Task to complete: List every distinct full date (month, day and year) that appears in the page about Patrick L. Kessler.

Page text:
■ ■ ■ ■
- Born: March 17, 1922 Middletown, Ohio, U.S.
- Died: May 25, 1944 (aged 22) Ponte Rotto, Italy
- Place of burial: Woodside Cemetery, Middletown, Ohio
- Allegiance: United States of America
- Branch: United States Army
- Service years: 1942 - 1944
- Rank: Private First Class
- Unit: 30th Infantry Regiment, 3rd Infantry Division
- Conflicts: World War II †
- Awards: Medal of Honor

= Patrick L. Kessler =

Patrick L. Kessler (March 17, 1922 - May 25, 1944) was a United States Army soldier and a recipient of the United States military's highest decoration—the Medal of Honor—for his actions in World War II.

==Biography==
Kessler joined the Army from his birthplace of Middletown, Ohio in September 1942, and by May 23, 1944, was serving as a private first class in Company K, 30th Infantry Regiment, 3rd Infantry Division. On that day, near Ponte Rotto, Italy, he single-handedly charged two German positions, a machine gun nest and a strongpoint, and captured sixteen German soldiers, including two snipers. Kessler was killed in action two days later and, on January 4, 1945, posthumously awarded the Medal of Honor for his actions near Ponte Rotto.

Kessler, aged 22 at his death, was buried at Woodside Cemetery in his hometown of Middletown, Ohio.
■ ■ ■ ■
Data section:
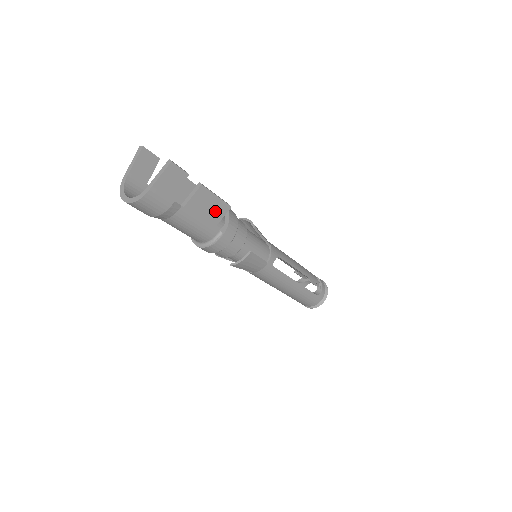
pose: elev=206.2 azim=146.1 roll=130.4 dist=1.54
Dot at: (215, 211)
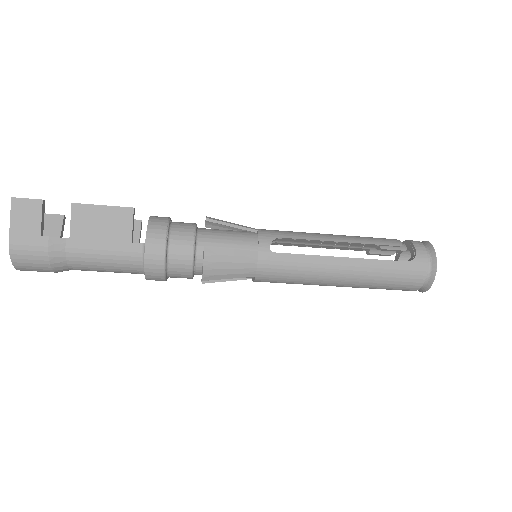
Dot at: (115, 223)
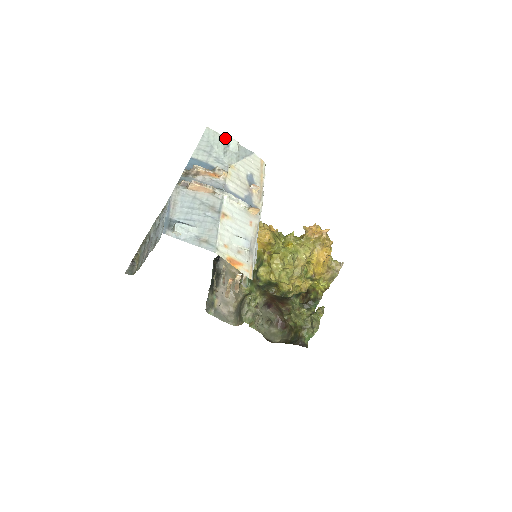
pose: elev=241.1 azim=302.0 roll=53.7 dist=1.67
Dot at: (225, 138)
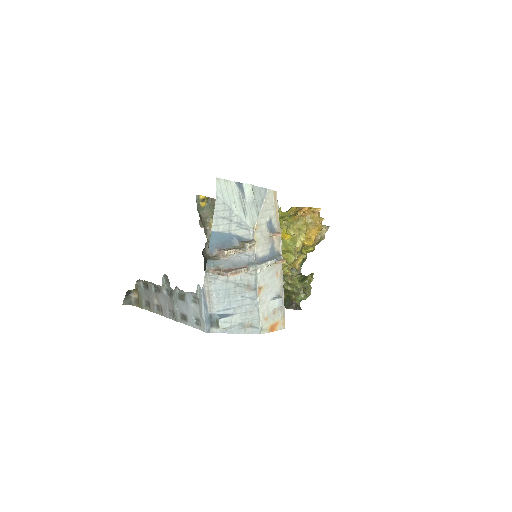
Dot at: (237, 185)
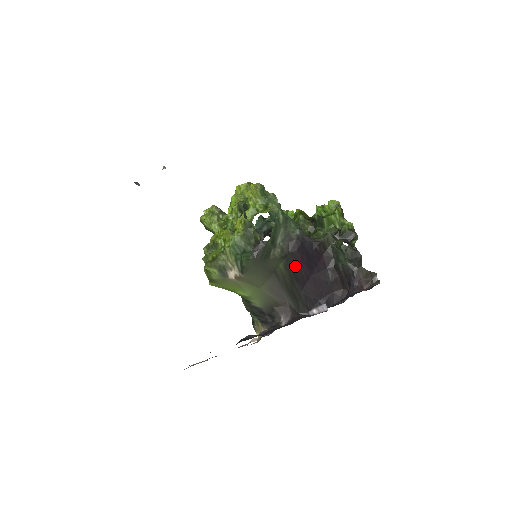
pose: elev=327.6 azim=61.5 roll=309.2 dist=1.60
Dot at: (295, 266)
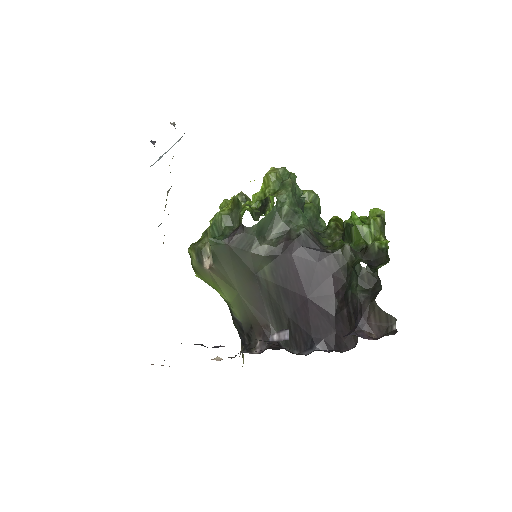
■ ■ ■ ■
Solution for this task:
- March 17, 1922
- May 25, 1944
- May 23, 1944
- January 4, 1945